This is why congressional approval is so low. It's bad enough to have an economic ignoramus in charge trying to plan the economy because he thinks he's doing the right thing; it's an entirely different thing to have an apparent majority of people in Congress paying lip service to how bad the trade war is, but are too feckless to actually do anything about it.
Congress imposed these tariffs in the 1st place. The admin. isn't allowed to create tariffs anew. However, Congress passed bills allowing certain exemptions under conditions that the admin. is in charge of determining. That's how the executive winds up "imposing tariffs", i.e. by not making such exemptions.
Shut the fuck up Hihn.
Robert is another Hihn sock?
Yup.
Ok, so that's at last four now. David Nolan. Robert, amd the other two makes escape me at the moment.
Hihn is really pathetic.
Oh look, one of your socks believes another one of your socks when it accuses someone else of socking.
Wait, am I a Hihn sock, or a Tulpa sock? I'm confused.
Seriously though, if you pay attention to my writing, I am clearly not anyone else.
You claim to be intelligent, so you should be able to figure that out.

** The data **
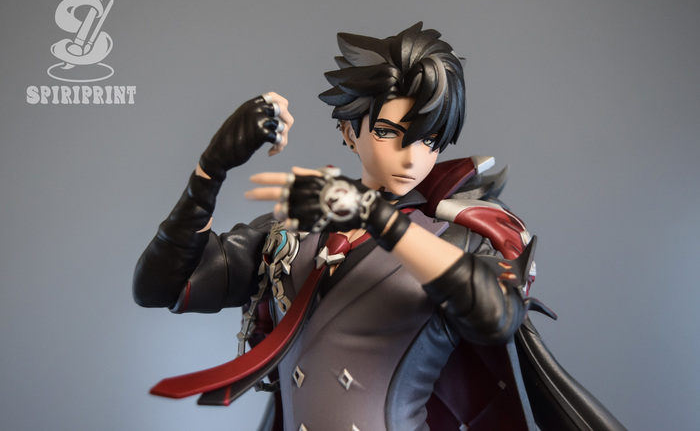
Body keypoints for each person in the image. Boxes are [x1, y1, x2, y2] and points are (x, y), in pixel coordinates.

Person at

** Parts of the exercise **
1. In the comment thread on tariffs, who imposed the tariffs in the first place?
2. Take the comment thread on tariffs further by writing a few more comments that pick up after its last line.
The listing stands apart from the comment thread on tariffs and is its own material.

** Activity answers **
1. Congress imposed them.

2.
Sock it to me!
Guess Reason should have supported Trump's 2017 and 2018 budget proposals to gut a bunch of federal agencies.
Reason is fine with managed trade as long as Trump is not doing it.
Keep pushing that false dichotomy narrative.
Sometimes he says some really smart things, but when it comes to Trump and tariffs or immigrants, he can't get statist enough.
No no no. It's a false trichotomy.
We have only three choices available to us:
Managed Trade (NAFTA, etc.)
Trump-style trade wars
Worldwide Global Communism (what the Left really wants)
So if you are opposed to the status quo ante - managed trade - and if you are opposed to what the Left wants - worldwide communism - there is only Trump's Trade Wars that we must all enthusiastically support. #MAGA!
There is a fourth choice which is true free trade, which means nobody has any tariffs at all. All tariffs are a trade war. We have been in a trade war since the nation was founded, because there have always been tariffs. That means Trump isn't starting a trade war, because there already was one. Not only that, but these tariffs aren't his fault. He offered free trade and our trading partners rejected him. So it's all their fault, not his. He is completely blameless.
With all the bitching, I kinda miss the days when we used to bomb the shit out of a foreign nation without congressional approval.
OBL should be proud of this post... Of course, it is possible he learned from you.
In fairness, this was a much better attempt than anything that we've seen from the anti-OBL parody guy. His work is horrible.
Plus after reading this, I'm not convinced that LC1789 (who has said all of these same things) isn't really a parody account after all... among lefties.
LC makes solid logical arguments and is definitely legit. Ironically, Sarc's Snarky comment is at least partially right.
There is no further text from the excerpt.